* Problem description:
Each line in the records below, from the one that contains "41: (1201, 1409)" to the one that contains "45: (1328, 1183)", should be reproduced exactly, the first and last included.

== Given records

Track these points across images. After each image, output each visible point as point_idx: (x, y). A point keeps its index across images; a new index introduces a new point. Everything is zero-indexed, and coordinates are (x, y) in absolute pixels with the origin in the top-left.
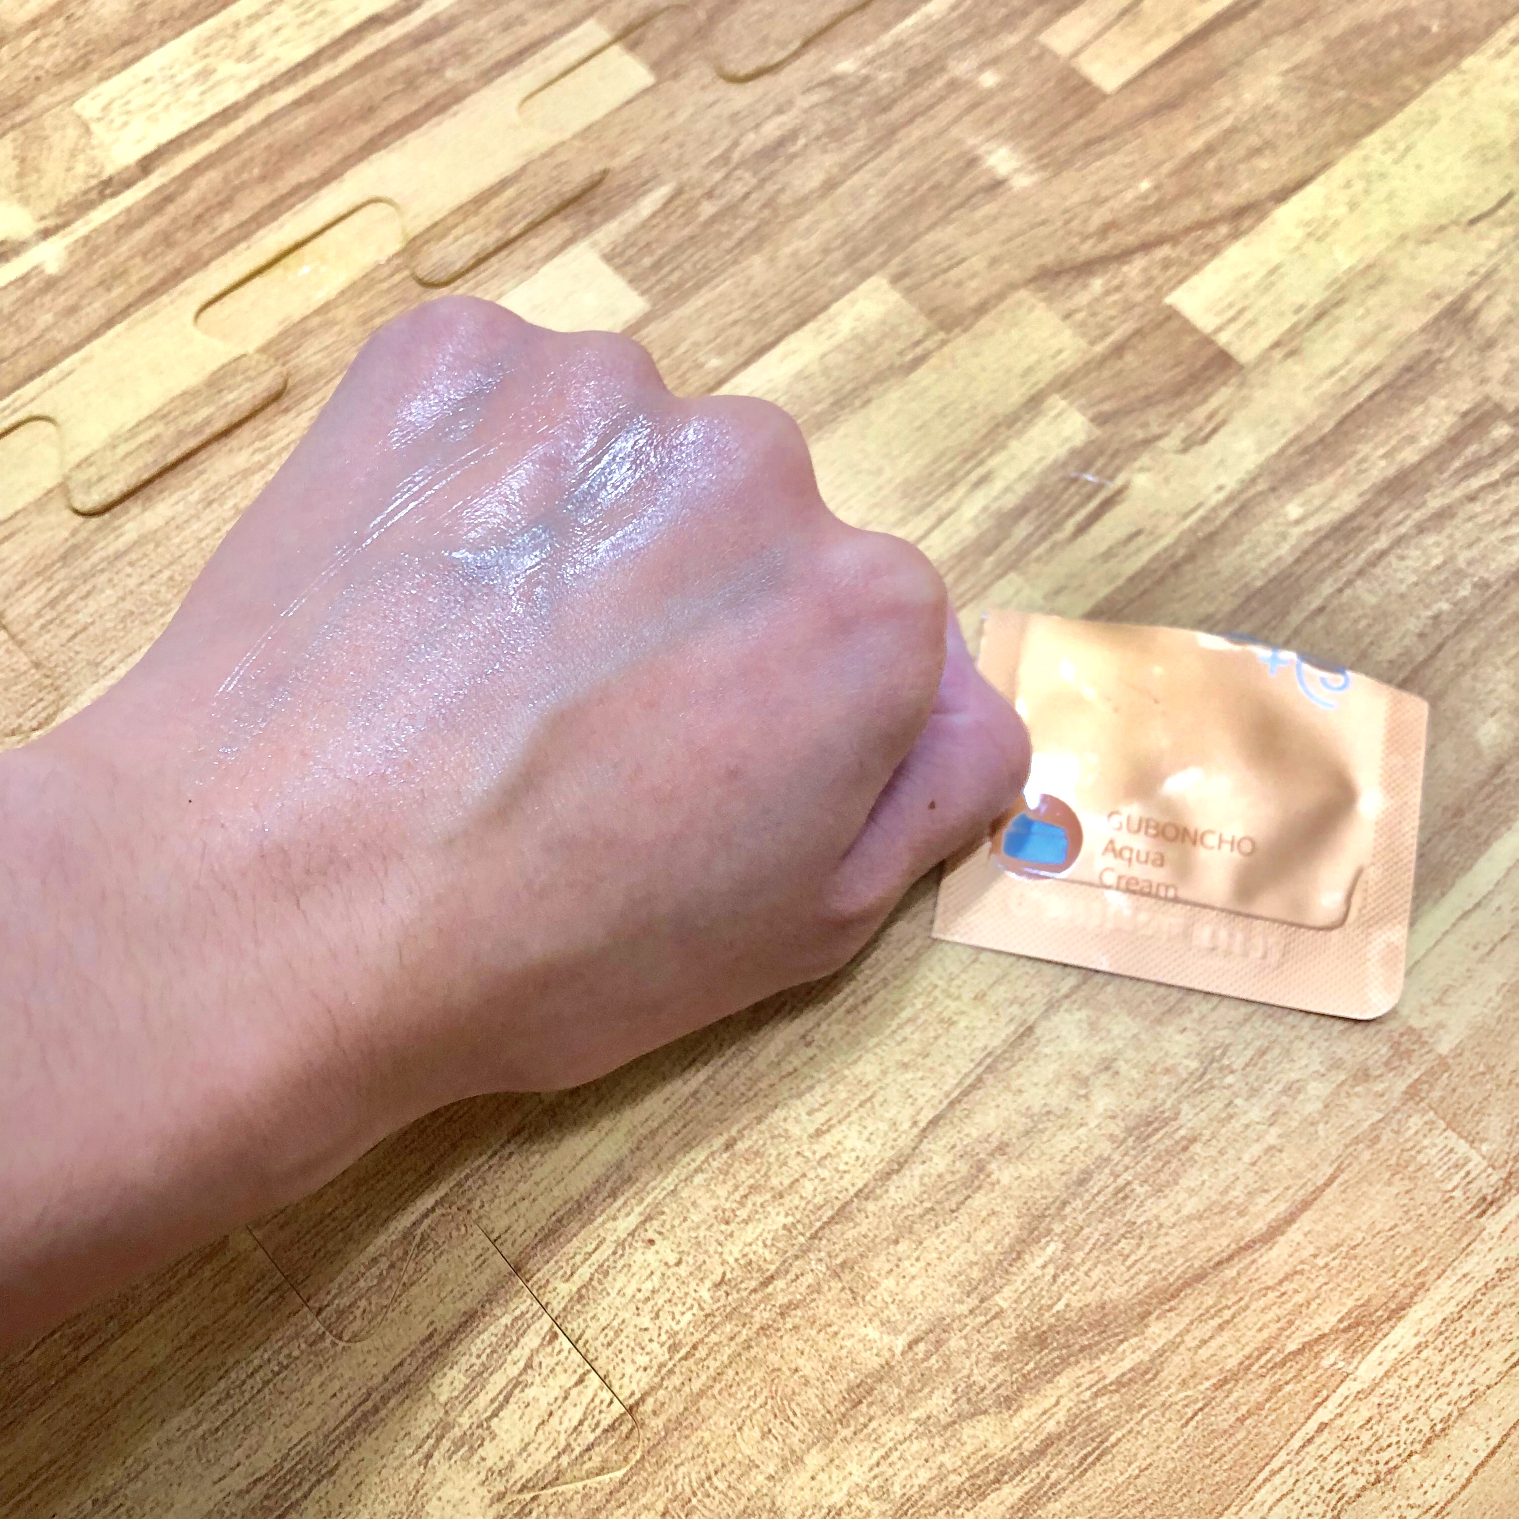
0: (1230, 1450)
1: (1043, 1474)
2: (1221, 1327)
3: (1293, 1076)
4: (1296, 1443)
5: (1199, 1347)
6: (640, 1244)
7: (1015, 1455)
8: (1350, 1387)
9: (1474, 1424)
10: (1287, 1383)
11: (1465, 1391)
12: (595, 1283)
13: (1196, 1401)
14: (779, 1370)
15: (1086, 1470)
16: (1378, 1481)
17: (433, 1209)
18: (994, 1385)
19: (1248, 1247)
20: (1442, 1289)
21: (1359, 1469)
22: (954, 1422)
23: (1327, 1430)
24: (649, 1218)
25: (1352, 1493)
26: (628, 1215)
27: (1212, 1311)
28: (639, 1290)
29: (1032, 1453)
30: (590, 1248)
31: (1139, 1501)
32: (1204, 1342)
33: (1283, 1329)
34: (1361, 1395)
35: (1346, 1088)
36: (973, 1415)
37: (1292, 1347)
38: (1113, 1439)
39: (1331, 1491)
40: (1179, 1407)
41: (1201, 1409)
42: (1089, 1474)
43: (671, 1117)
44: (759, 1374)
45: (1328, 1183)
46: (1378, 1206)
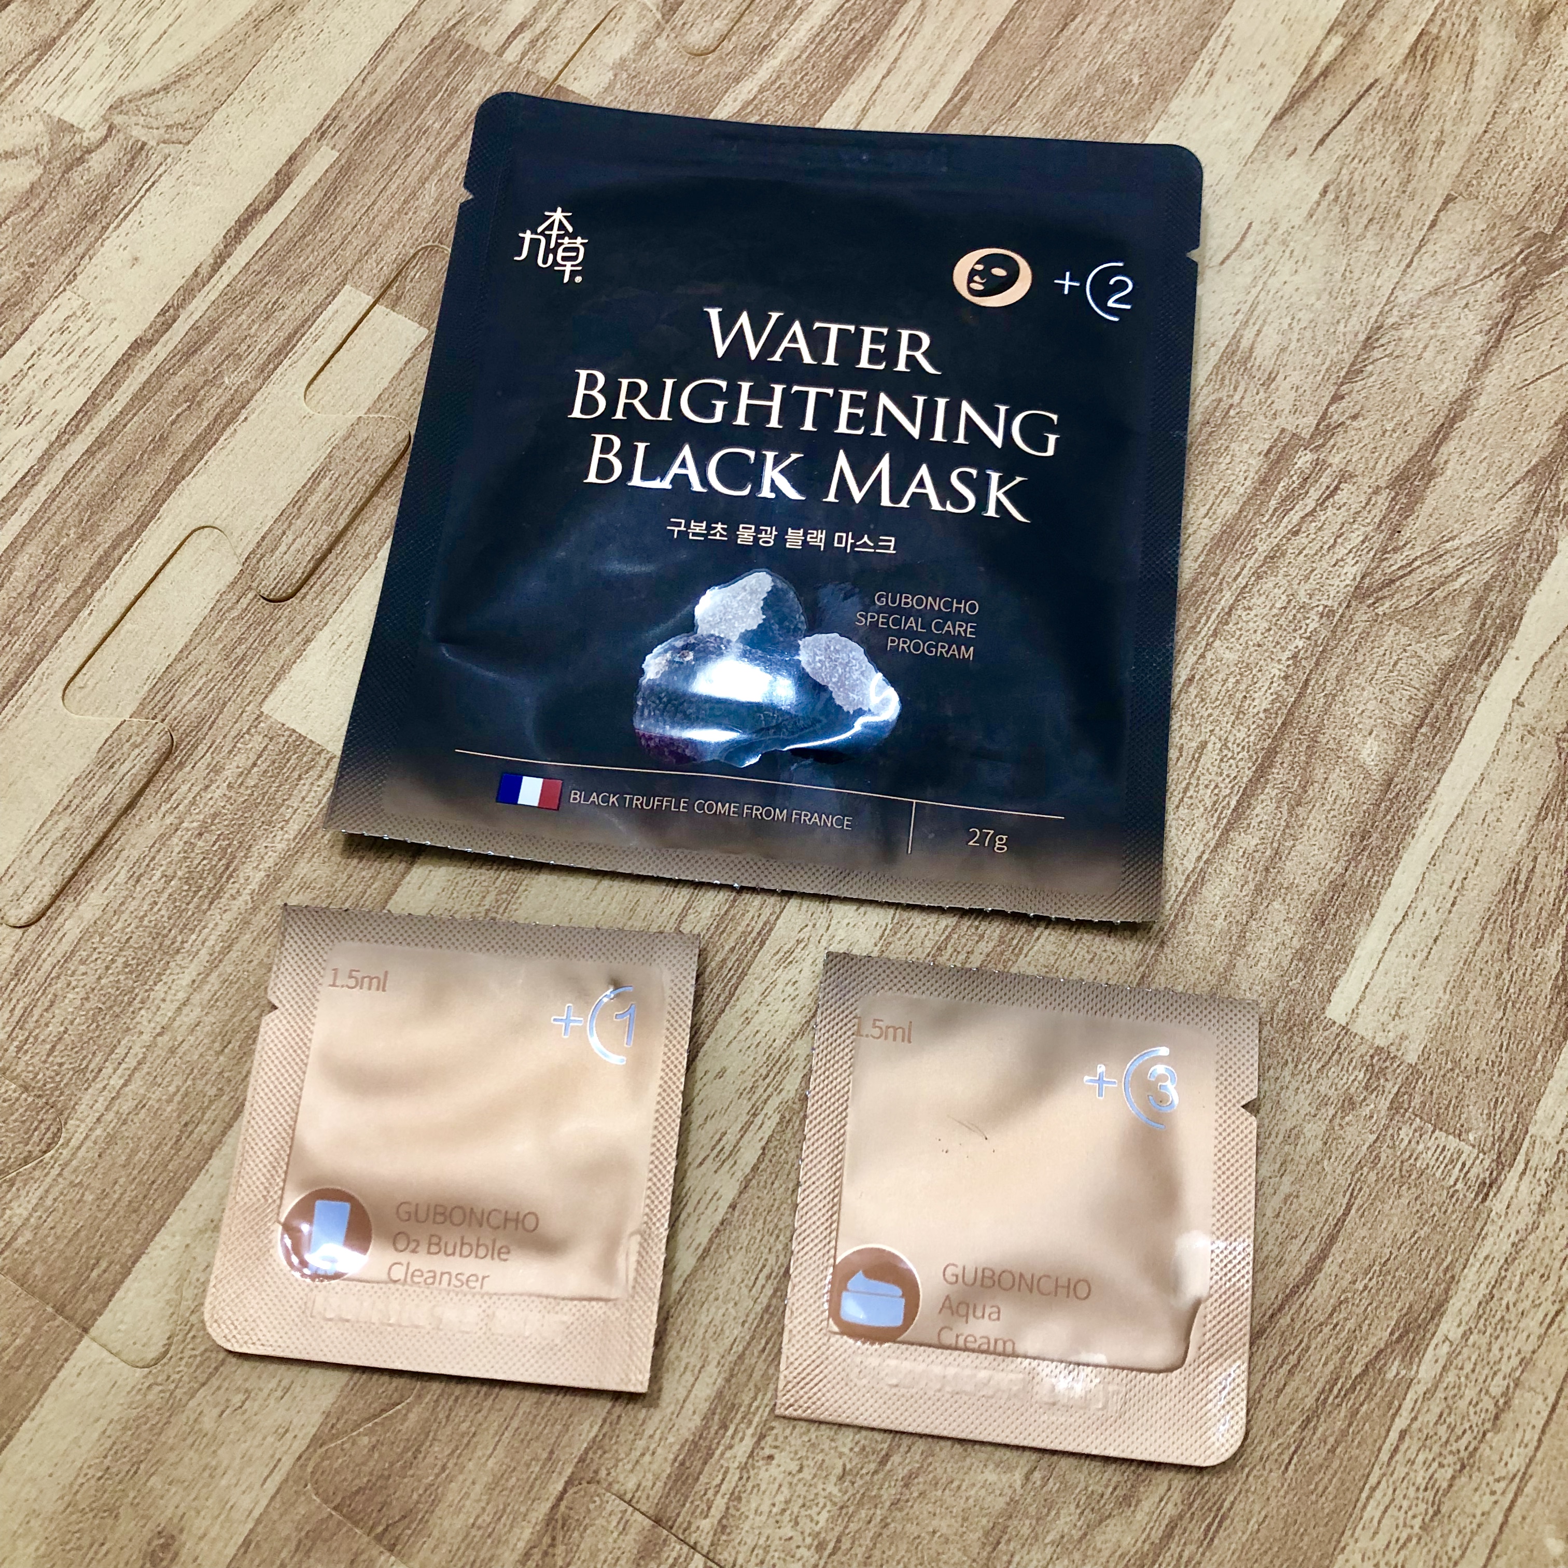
0: (1330, 1481)
1: (1176, 1555)
2: (1291, 1372)
3: (1289, 1125)
4: (1384, 1456)
5: (1278, 1397)
6: (761, 1463)
7: (1146, 1547)
8: (1417, 1391)
9: (1531, 1389)
10: (1361, 1405)
11: (1515, 1361)
12: (732, 1511)
13: (1289, 1446)
14: (919, 1537)
15: (1212, 1540)
16: (1463, 1467)
17: (565, 1491)
18: (1110, 1489)
19: (1293, 1292)
20: (1471, 1274)
21: (1445, 1462)
22: (1085, 1534)
23: (1407, 1437)
24: (762, 1437)
25: (1445, 1485)
26: (742, 1439)
27: (1280, 1361)
28: (774, 1505)
29: (1161, 1539)
30: (717, 1481)
31: (1266, 1552)
32: (1280, 1391)
33: (1344, 1357)
34: (1428, 1395)
35: (1338, 1120)
36: (1101, 1522)
37: (1357, 1371)
38: (1227, 1504)
39: (1426, 1489)
40: (1275, 1456)
41: (1295, 1452)
42: (1216, 1541)
43: (752, 1338)
44: (904, 1546)
45: (1346, 1213)
46: (1395, 1220)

====

* Expected answer:
41: (1201, 1409)
42: (1089, 1474)
43: (671, 1117)
44: (759, 1374)
45: (1328, 1183)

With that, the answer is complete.